Anyone can take a wide-ranging collection of laws and find examples of ways they've been misused. Fewer can do it in such entertaining style. This is a story about lawyers, well-intentioned or not, ignoring things they should know about the world (e.g. the fact that society does benefit from jobs being done well) and hoping that everything works out anyway. In the process, they stomp on women, men, blacks, whites, Koreans (and probably most other American ethnic groups), unions, bosses, and common sense.
I'm not sure I've ever taken as many notes in any other book, ever. If I tried to list even a tenth of the examples that drew me in, this review would be too long.
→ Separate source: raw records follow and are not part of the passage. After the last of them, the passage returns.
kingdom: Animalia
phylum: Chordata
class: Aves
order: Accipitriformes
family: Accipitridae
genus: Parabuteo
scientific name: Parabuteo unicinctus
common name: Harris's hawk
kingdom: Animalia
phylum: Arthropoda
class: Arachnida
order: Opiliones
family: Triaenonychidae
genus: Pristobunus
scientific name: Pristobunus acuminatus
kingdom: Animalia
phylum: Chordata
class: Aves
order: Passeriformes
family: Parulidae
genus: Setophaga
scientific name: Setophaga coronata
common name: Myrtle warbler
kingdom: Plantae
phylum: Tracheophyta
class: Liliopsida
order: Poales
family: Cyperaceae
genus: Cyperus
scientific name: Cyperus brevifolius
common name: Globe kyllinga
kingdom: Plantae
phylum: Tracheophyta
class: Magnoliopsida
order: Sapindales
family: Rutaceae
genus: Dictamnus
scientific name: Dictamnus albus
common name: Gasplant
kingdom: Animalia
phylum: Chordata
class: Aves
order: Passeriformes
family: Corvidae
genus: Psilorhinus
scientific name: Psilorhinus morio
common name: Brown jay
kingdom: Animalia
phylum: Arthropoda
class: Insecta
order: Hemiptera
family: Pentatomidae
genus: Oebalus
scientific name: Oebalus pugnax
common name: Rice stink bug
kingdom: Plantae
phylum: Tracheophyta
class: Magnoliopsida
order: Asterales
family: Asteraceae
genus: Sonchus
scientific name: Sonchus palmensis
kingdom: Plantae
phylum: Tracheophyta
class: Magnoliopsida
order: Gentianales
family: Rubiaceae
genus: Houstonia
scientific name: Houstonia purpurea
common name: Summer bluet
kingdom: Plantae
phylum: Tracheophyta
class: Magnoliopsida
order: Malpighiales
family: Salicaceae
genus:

But I'll try to choose three where my reaction was intense enough that, at the time, I could find no words, such that my notes read as something like "(silent flailing of the arms)":
- Thanks to prohibitions against "age discrimination", airlines have sometimes been forced to hire pilots in their late fifties, even though commercial pilots must retire at the age of sixty.
- "Another federal law required many subsidized housing projects for the elderly to admit the disabled of all ages; youngsters whose 'disabilities' consisted of alcohol and drug addiction moved in and went on cat-among-the-pigeons crime sprees among the luckless elders."
- "City hall officials defending tests [of physical fitness for firefighters] say 'speed is critical' in fighting fires, reported the New York Times. In the best tradition of unbiased, we-take-no-sides journalism, it added, 'Opponents argue that it is not.'"
The book isn't perfect; a few of Olson's complaints rang false to me, and he never proves that the rise of employment law did substantial damage to the economy*. But he does prove a lot of scary things about the court system, and about the ability of the Equal Employment Opportunity Commission to hate pretty much anyone (so long as they've had the bad luck to be the cause of someone's firing, even if that someone ran them over with a bus). And his citations checked out every time I looked, even when I really, really hoped they wouldn't.
* Despite this lack of proof, I'd guess that the types of lawsuits Olson discusses, and the law's crackdown on employers sharing honest information with each other during the hiring process, have made a sizable contribution to American cost disease.